A problem might occur if a program writes data onto the volume immediately before the lockfs command is run. To prevent this problem, temporarily stop all the services running on this node. Also, ensure the cluster is running without errors before performing the backup procedure.

The phys-schost# prompt reflects a global-cluster prompt. Perform this procedure on a global cluster.

This procedure provides the long forms of the Sun Cluster commands. Most commands also have short forms. Except for the long and short forms of the command names, the commands are identical. For a list of the commands and their short forms, see Appendix B, Sun Cluster Object-Oriented Commands.

  1. Become superuser or assume an equivalent role on the cluster node that you are backing up.

  2. Use the metaset(1M) command to determine which node has the ownership on the backed-up volume.


    # metaset -s setname
    
    -s setname

    Specifies the disk set name.

  3. Use the lockfs(1M) command with the -w option to lock the file system from writes.

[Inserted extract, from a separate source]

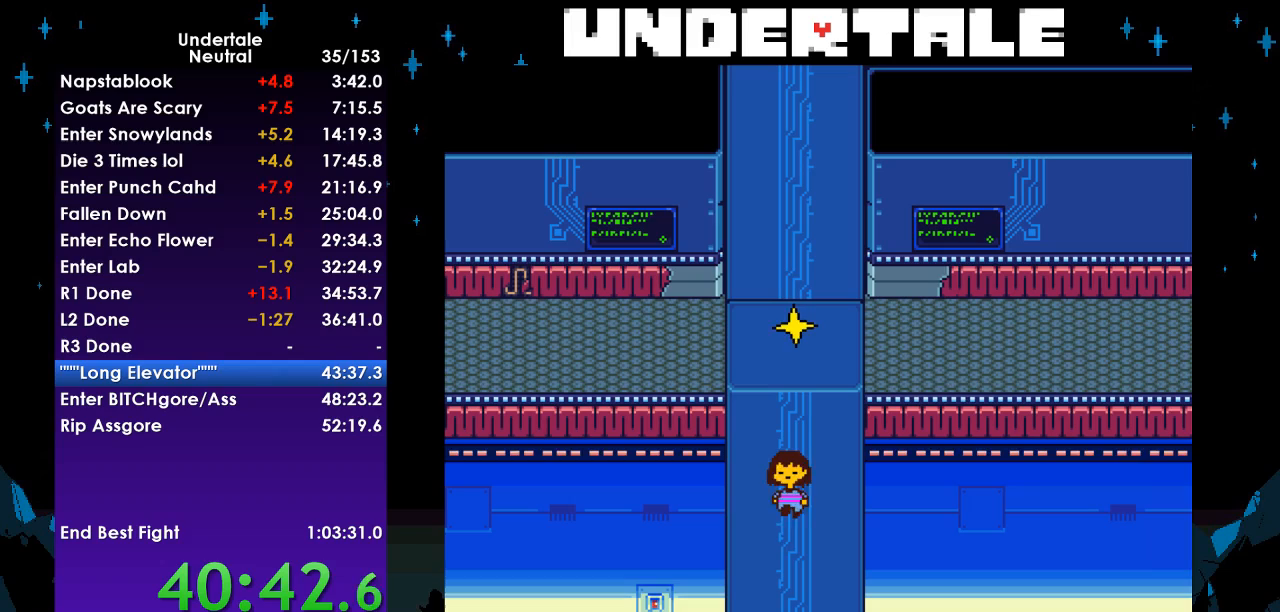
{"keys": ["left"], "events": [[400, "down", "up"]]}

    # lockfs -w mountpoint 
    

    Note –

    You must lock the file system only if a UFS file system resides on the mirror. For example, if the Solstice DiskSuite metadevice or Solaris Volume Manager volume is set up as a raw device for database management software or some other specific application, you do not need to use the lockfs command. You might, however, run the appropriate vendor-dependent utility to flush any buffers and lock access.


  4. Use the metastat(1M) command to determine the names of the submirrors.


    # metastat -s setname -p
    
    -p

    Displays the status in a format similar to the md.tab file.

  5. Use the metadetach(1M) command to take one submirror offline from the mirror.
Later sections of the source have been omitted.